Measurement reading data:
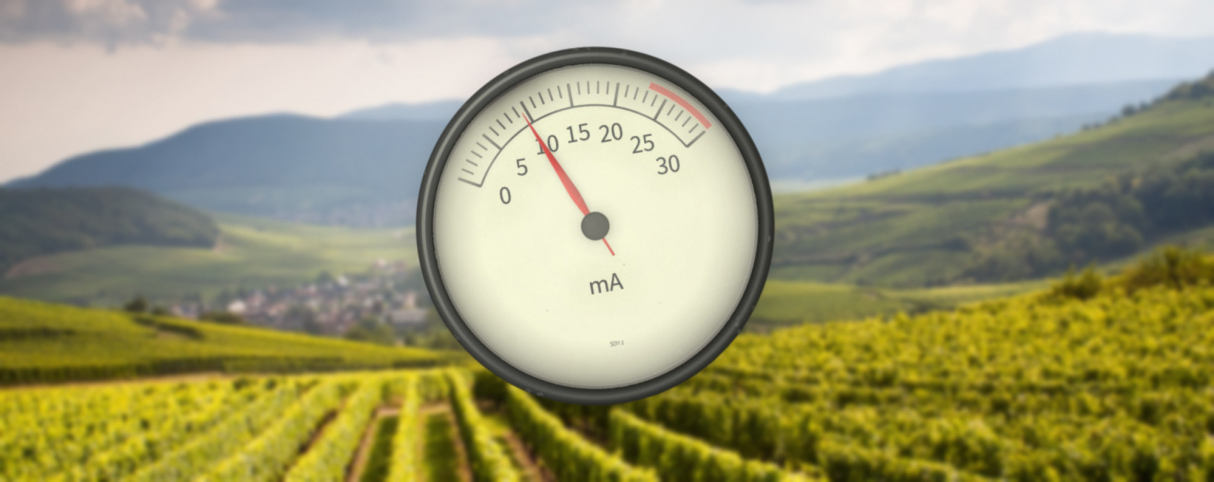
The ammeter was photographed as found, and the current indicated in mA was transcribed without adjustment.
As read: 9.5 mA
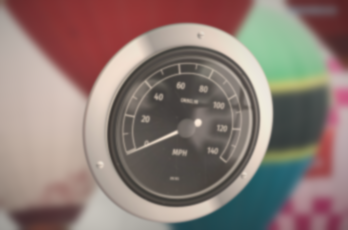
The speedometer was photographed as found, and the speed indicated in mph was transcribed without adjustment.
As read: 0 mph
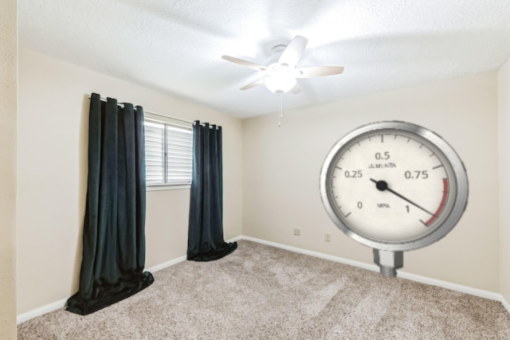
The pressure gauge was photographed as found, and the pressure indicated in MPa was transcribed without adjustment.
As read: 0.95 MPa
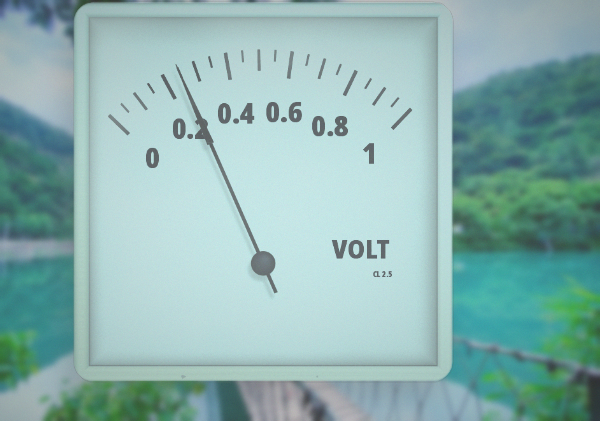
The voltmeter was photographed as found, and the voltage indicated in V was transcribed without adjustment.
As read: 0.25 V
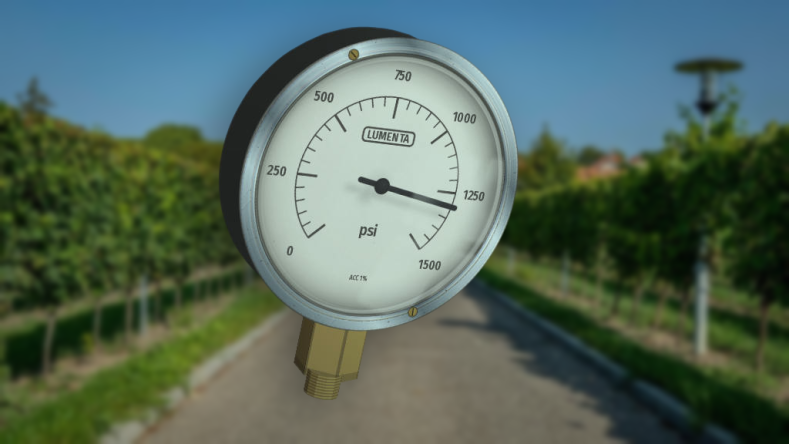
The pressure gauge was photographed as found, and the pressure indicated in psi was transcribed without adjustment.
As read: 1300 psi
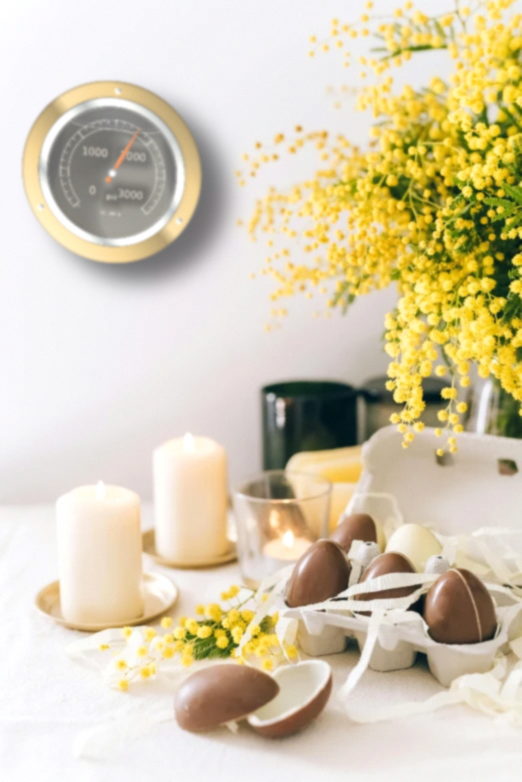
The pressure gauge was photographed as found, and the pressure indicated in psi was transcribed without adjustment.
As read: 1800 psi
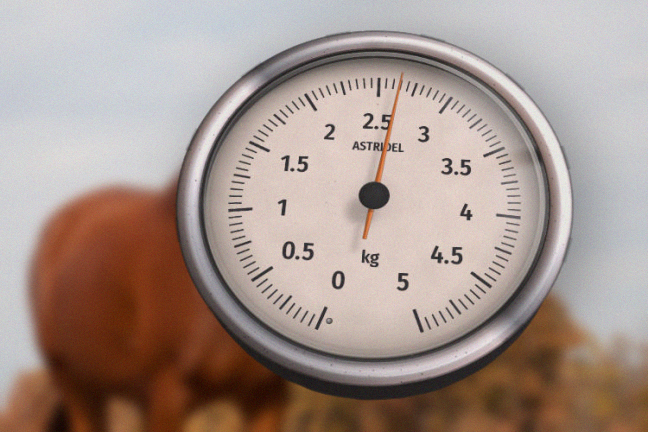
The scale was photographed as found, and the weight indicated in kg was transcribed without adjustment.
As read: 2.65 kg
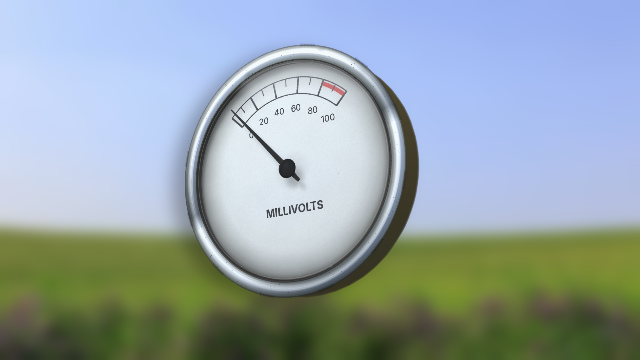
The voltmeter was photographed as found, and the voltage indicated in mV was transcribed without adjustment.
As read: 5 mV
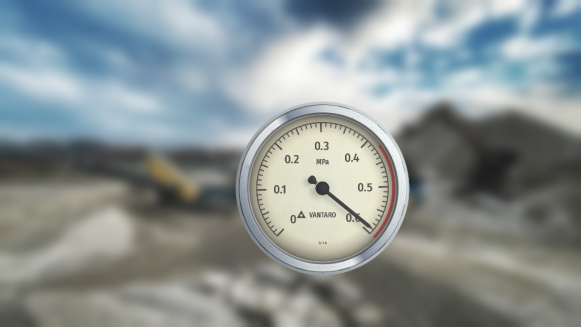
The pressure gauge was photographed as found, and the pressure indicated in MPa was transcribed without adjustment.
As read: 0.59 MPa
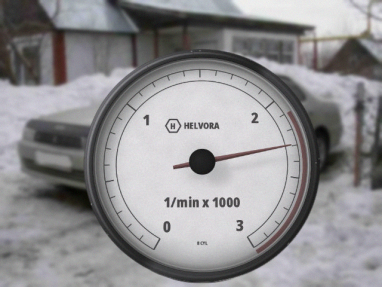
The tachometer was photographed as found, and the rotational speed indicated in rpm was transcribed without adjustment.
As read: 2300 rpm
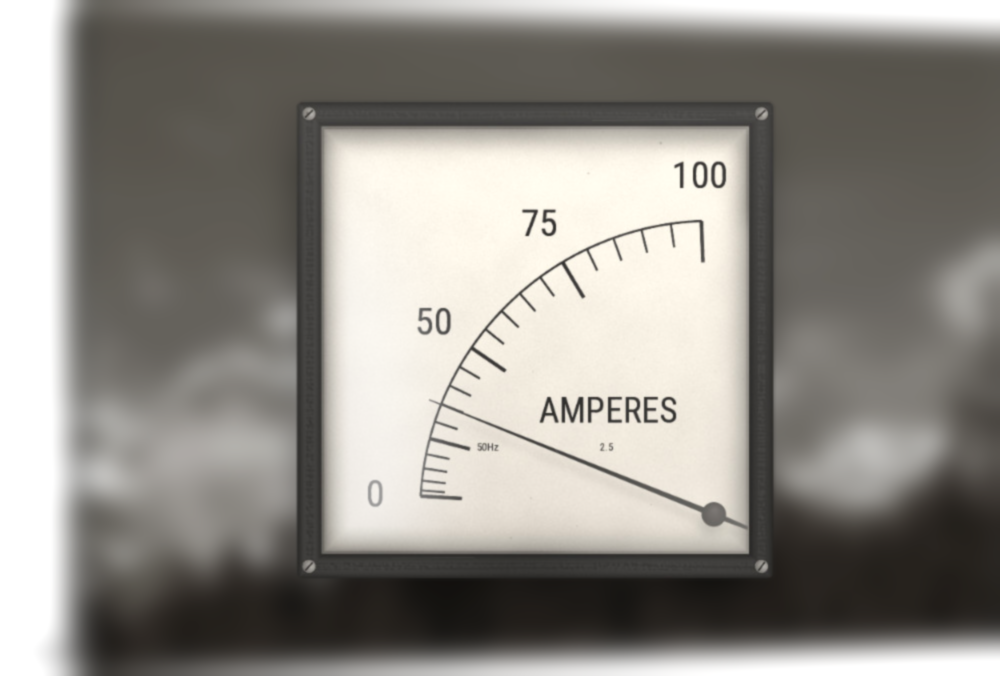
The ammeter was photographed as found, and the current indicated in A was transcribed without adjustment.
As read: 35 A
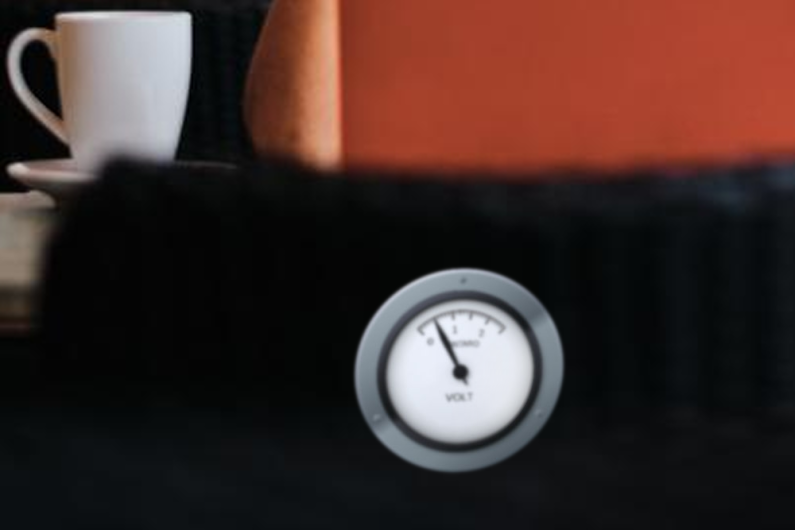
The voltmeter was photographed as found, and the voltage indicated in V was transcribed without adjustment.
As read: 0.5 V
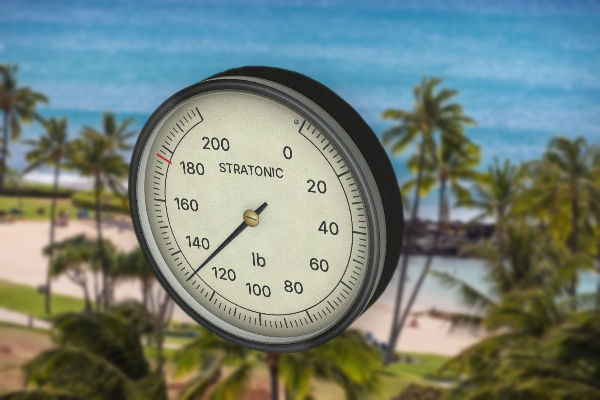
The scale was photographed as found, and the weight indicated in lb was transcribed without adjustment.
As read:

HOW TO COMPLETE THIS TASK: Update the data from the line with "The tachometer was" through the end of the data, replacing "transcribed without adjustment" with "recorded without correction" and keeping everything else the same. Leave the pictures out of your answer.

ANSWER TO THIS PROBLEM:
The tachometer was photographed as found, and the rotational speed indicated in rpm was recorded without correction.
As read: 2300 rpm
The ammeter was photographed as found, and the current indicated in A was recorded without correction.
As read: 35 A
The voltmeter was photographed as found, and the voltage indicated in V was recorded without correction.
As read: 0.5 V
The scale was photographed as found, and the weight indicated in lb was recorded without correction.
As read:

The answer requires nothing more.